A Message of Hope from His Excellency, Bishop Crosby
“The light shines in the darkness, and the darkness did not overcome it.”
Suffering, sickness, loss and death can make the world seem like a very dark place. Perhaps no other year in memory has seemed so dark as the year we are (most happily!) leaving behind us. Yet even in times of profound darkness, we cannot forget that there is light.
One may ask: on what basis would we focus on light at such a time? In the midst of death and sickness; of shuttered businesses and jobs lost; in a Christmas season where we could not gather together to celebrate – how can one focus on the good?
We can do so because, amidst all the strife, what we have witnessed time and time again this year is this deadly virus met head-on by the light of goodness. Illness and suffering have been faced down by the light of healthcare workers, by medical researchers, by families and caregivers. Poverty, isolation, and loneliness have been met with generosity, solidarity, and prayer. At the most fundamental level, this tiny, invisible yet deadly threat has been met – with only limited exceptions – by innumerable sacrifices, large and small, made by ordinary people in everyday life.
The virus has unmasked the pain of loneliness and isolation: let us commit to emerge from this period casting no one aside. The virus has shown how connected we are: let us move forward more attentive to the poor, the marginalized, the forgotten and all those on the “frontlines” of suffering. The virus has shown how fragile, how vulnerable, how precious human life is: let us commit to protecting and nurturing every life, no matter the cost. The virus has shown what can be accomplished when people of good will work together and make sacrifices: let us continue to work together, to sacrifice for the common good, and to face every other local and global challenge with the same urgency with which we have taken on COVID-19.
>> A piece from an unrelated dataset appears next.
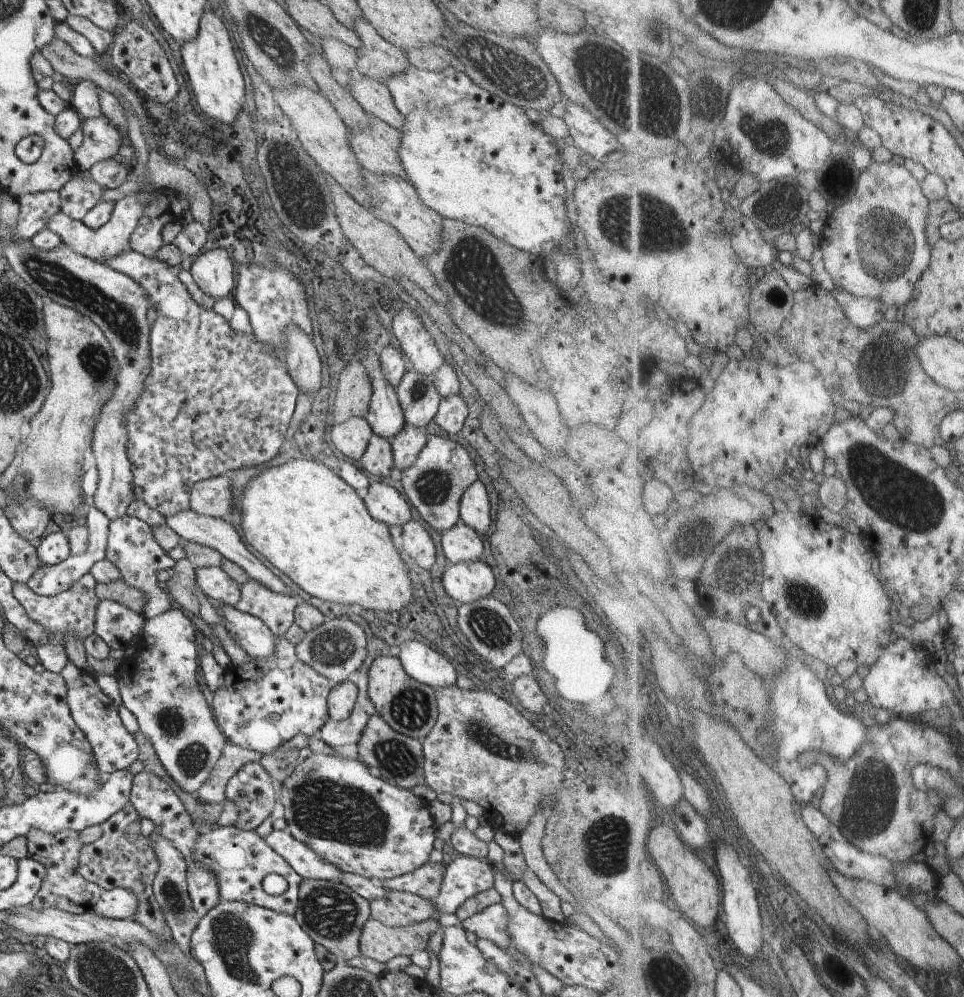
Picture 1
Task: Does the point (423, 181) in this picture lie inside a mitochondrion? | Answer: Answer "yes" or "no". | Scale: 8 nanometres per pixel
no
In Luke’s Gospel, we hear Zechariah, the father of John the Baptist, proclaim: “In the tender compassion of our God the dawn from on high shall break upon us, to shine on those who dwell in darkness and the shadow of death, and to guide our feet into the way of peace.” (Luke 1:78-79) The dawn has broken; this eternal light has a human face. As we celebrate the incarnation of the Light of the World, let us see His light in others; let us be His light for others.
I wish you every blessing for the New Year: may the light, hope, and love we long for be the very blessing of 2021!